No, it doesn't really make much sense.
First of all - what is the *problem*? A task not terminating isn't, necessarily, a problem. It might be annoying and unsightly but is there an actual problem like maybe some data doesn't get exported or a report doesn't get generated or some business process goes wrong...
If you do go ahead and terminate the process does it solve your problem? Or does it just happen again the next time the task runs?
What do you mean by "is being left running"?
Who is doing the leaving? "Left running" by whom? Or what action was supposed to transition it from running to not running? And why is that no longer happening? A scheduled task will launch a process but unless you go out of your way the task scheduler doesn't generally terminate those tasks. They usually run until some internal criteria is met and then they exit. Understanding that criteria could lead to understanding why it is not happening.
Or...
Are you saying that it is running longer than "usual" (which would imply that you have records showing what is "usual") or, perhaps, longer than "expected" (which implies that you have a length of time in mind). Or are you saying that it is never finishing (and that it used to finish and terminate cleanly)?
Do you have the source to saonlineack_v2? That sounds like custom code.
Even if you lack the source you can run "proGetStack <processid>" from a proenv command line and get a protrace.<processid> file which will contain a 4gl stack trace. That stack trace will tell you what line of code is being executed at the moment you run proGetStack. If your code is looping, or blocking on something (maybe someone has a record lock on something that you need), or just executing a massive out of control query you will know where to look for more insight. Or, if it is vendor code and you don't have the source, you can tell the vendor where to look.
Why are you worried that others may be running a Progress session? That shouldn't be a concern about terminating _this_ process. You said this is a dedicated server. So terminate interlopers with extreme prejudice. (Ok, that might be slightly anti-social, you could always give them a warning or two and then kill them...)
The more general concern about terminating a Windows process is that if the process being terminated is connected to the database via shared memory then there is a risk that killing it via task manager will crash the database. That will impact all users of that database. Not just users on that same Windows instance. If you are unsure if the process is using shared memory look for -S on the command line. You show a -S above so this process is NOT using shared memory and, therefore, killing this process is not risking a db crash.
Does this task create any logs that show any errors or which might provide any insight into what is happening? You might want to consider adding "-clientlog logfilename" to your process startup parameters if there is no current logging.
Beyond that, I have a few observations:
1) It is a headless batch job. It should not be prowin32, it should be _progres. Not that that has anything to do with the problem du jour. It just bugs me.
2) "OE111" suggests OpenEdge 11.1. Which aligns well with "after 10 years". Have either Windows or Crystal Report been upgraded or received service packs since this process was deployed? (I'm pretty sure that Windows is getting service packs more or less every week.) What is your excuse for running a woefully obsolescent release of OpenEdge and failing to apply service packs to that? I see NXT in your path so I'm guessing that this is an Infor SXE deployment. In spite of what first line tech support will always tell you - it *is* possible to upgrade OpenEdge. You just need to escalate a few layers. There *are* people at Infor who understand that upgrading OpenEdge is ok.

— Exercise —
Reproduce word for word the part of the reply about the long-running scheduled task, starting with "First of all" and going on through "process goes wrong...".

— Recorded information —

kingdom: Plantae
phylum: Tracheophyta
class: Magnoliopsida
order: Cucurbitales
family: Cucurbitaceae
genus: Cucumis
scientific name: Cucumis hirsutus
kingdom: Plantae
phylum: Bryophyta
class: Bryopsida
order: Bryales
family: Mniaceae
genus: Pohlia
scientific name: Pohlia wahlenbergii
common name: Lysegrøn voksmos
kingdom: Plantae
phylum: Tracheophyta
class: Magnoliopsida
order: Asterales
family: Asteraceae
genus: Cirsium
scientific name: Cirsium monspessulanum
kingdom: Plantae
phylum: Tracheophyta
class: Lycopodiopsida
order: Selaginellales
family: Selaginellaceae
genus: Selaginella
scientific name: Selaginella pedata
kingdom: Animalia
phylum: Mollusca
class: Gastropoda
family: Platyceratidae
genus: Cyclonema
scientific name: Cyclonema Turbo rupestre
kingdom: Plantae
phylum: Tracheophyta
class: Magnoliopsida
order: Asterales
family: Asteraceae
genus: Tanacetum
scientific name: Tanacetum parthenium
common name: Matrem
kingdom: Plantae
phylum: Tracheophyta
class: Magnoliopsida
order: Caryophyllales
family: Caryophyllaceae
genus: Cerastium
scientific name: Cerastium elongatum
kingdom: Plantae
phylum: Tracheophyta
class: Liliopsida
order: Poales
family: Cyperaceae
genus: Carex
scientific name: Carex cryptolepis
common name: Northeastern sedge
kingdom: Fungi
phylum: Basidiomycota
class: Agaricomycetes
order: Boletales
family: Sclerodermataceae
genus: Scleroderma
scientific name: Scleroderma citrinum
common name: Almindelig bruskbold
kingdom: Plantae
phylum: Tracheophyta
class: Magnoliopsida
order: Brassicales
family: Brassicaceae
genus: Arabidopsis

— Result of the exercise —
First of all - what is the *problem*? A task not terminating isn't, necessarily, a problem. It might be annoying and unsightly but is there an actual problem like maybe some data doesn't get exported or a report doesn't get generated or some business process goes wrong...